Why do sociologists study religion? For centuries, humankind has sought to understand and explain the “meaning of life.” Many philosophers believe this contemplation and the desire to understand our place in the universe are what differentiate humankind from other species. Religion, in one form or another, has been found in all human societies since human societies first appeared. Archaeological digs have revealed ritual objects, ceremonial burial sites, and other religious artifacts. Social conflict and even wars often result from religious disputes. To understand a culture, sociologists must study its religion.
What is religion? Pioneer sociologist Emile Durkheim described it with the ethereal statement that it consists of “things that surpass the limits of our knowledge” (1915). He went on to elaborate: Religion is “a unified system of beliefs and practices relative to sacred things, that is to say set apart and forbidden, beliefs and practices which unite into one single moral community, called a church, all those who adhere to them” (1915). Some people associate religion with places of worship (a synagogue or church), others with a practice (confession or meditation), and still others with a concept that guides their daily lives (like dharma or sin). All of these people can agree that religion is a system of beliefs, values, and practices concerning what a person holds sacred or considers to be spiritually significant.

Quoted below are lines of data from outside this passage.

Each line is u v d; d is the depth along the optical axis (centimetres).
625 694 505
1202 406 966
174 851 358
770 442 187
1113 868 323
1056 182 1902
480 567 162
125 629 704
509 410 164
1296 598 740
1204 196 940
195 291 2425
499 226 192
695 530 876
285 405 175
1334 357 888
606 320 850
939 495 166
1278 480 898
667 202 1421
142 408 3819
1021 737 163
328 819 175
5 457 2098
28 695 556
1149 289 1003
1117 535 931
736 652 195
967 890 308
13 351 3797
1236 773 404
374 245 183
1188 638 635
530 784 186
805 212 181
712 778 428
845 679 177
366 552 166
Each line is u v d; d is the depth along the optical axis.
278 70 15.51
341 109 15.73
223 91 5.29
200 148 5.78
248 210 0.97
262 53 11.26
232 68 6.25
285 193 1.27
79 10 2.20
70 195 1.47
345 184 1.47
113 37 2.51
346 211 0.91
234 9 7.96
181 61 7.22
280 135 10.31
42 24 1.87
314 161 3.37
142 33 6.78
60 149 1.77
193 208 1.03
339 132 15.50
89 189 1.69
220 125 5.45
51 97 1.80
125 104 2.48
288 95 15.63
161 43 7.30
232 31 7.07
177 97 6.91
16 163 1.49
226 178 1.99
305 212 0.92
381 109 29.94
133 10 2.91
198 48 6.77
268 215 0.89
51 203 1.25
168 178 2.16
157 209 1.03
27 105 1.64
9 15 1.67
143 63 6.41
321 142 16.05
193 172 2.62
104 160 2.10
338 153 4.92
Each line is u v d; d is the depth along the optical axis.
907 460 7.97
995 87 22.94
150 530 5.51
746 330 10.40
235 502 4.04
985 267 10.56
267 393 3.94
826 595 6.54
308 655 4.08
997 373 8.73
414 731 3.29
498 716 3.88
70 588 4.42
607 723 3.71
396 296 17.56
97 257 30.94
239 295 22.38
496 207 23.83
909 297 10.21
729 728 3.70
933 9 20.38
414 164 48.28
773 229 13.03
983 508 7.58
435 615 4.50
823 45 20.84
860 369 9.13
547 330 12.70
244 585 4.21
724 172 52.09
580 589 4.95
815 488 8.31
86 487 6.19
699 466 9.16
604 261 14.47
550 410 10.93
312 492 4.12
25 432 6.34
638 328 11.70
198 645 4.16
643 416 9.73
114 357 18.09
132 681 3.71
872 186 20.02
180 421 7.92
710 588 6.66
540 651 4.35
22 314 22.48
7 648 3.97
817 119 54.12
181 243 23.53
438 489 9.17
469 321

Religion can also serve as a filter for examining other issues in society and other components of a culture. For example, after the terrorist attacks of September 11, 2001, it became important for teachers, church leaders, and the media to educate Americans about Islam to prevent stereotyping and to promote religious tolerance. Sociological tools and methods, such as surveys, polls, interviews, and analysis of historical data, can be applied to the study of religion in a culture to help us better understand the role religion plays in people’s lives and the way it influences society.